#### [WHAT YOU NEED TO DO]
Please repeat the material below word for word, starting at its first line and ending with the line that contains "could not be happier. I love", both included.

##### INPUT

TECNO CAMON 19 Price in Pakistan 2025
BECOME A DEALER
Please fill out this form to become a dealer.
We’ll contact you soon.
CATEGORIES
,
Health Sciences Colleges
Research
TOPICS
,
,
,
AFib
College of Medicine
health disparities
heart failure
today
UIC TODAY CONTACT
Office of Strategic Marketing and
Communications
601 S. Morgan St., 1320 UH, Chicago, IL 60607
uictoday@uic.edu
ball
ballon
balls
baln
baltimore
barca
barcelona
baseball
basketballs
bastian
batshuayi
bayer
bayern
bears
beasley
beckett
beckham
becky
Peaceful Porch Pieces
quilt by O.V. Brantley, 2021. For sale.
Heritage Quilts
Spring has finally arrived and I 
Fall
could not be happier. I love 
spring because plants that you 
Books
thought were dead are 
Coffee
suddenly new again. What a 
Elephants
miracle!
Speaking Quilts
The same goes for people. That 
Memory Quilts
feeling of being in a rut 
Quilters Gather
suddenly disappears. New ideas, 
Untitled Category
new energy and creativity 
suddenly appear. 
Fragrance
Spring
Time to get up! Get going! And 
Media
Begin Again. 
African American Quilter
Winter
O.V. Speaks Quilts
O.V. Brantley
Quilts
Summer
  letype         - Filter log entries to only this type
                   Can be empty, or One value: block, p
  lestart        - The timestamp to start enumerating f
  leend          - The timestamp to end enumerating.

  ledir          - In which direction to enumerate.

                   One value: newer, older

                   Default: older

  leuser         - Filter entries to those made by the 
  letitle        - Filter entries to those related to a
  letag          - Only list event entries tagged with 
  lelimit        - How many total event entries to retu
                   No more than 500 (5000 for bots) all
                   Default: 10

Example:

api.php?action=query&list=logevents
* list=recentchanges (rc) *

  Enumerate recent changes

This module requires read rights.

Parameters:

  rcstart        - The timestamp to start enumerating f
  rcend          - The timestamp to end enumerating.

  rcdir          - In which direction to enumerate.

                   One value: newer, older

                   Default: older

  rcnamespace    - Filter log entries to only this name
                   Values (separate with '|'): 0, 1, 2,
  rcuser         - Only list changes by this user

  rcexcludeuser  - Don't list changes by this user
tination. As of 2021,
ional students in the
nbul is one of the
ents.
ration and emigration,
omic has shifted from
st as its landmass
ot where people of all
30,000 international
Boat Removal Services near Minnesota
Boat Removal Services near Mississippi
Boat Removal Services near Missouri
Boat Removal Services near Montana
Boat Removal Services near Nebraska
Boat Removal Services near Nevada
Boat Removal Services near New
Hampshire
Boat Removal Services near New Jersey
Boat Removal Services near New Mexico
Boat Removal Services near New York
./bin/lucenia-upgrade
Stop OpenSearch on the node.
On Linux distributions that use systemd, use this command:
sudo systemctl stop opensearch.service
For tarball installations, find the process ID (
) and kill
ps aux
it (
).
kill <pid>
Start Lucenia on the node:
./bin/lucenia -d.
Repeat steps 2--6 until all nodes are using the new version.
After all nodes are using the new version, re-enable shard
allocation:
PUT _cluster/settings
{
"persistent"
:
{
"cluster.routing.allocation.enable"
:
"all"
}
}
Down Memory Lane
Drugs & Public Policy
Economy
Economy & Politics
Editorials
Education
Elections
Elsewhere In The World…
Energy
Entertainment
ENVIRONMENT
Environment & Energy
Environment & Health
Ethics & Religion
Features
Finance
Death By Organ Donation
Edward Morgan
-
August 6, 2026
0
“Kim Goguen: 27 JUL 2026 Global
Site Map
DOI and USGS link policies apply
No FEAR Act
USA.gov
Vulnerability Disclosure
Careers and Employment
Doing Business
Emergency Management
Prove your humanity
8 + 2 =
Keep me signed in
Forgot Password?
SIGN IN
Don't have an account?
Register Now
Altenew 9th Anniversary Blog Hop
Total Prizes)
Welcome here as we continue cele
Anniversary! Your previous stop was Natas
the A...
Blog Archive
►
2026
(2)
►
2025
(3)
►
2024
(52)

##########

#### [OUTPUT OF THE TASK]
TECNO CAMON 19 Price in Pakistan 2025
BECOME A DEALER
Please fill out this form to become a dealer.
We’ll contact you soon.
CATEGORIES
,
Health Sciences Colleges
Research
TOPICS
,
,
,
AFib
College of Medicine
health disparities
heart failure
today
UIC TODAY CONTACT
Office of Strategic Marketing and
Communications
601 S. Morgan St., 1320 UH, Chicago, IL 60607
uictoday@uic.edu
ball
ballon
balls
baln
baltimore
barca
barcelona
baseball
basketballs
bastian
batshuayi
bayer
bayern
bears
beasley
beckett
beckham
becky
Peaceful Porch Pieces
quilt by O.V. Brantley, 2021. For sale.
Heritage Quilts
Spring has finally arrived and I 
Fall
could not be happier. I love 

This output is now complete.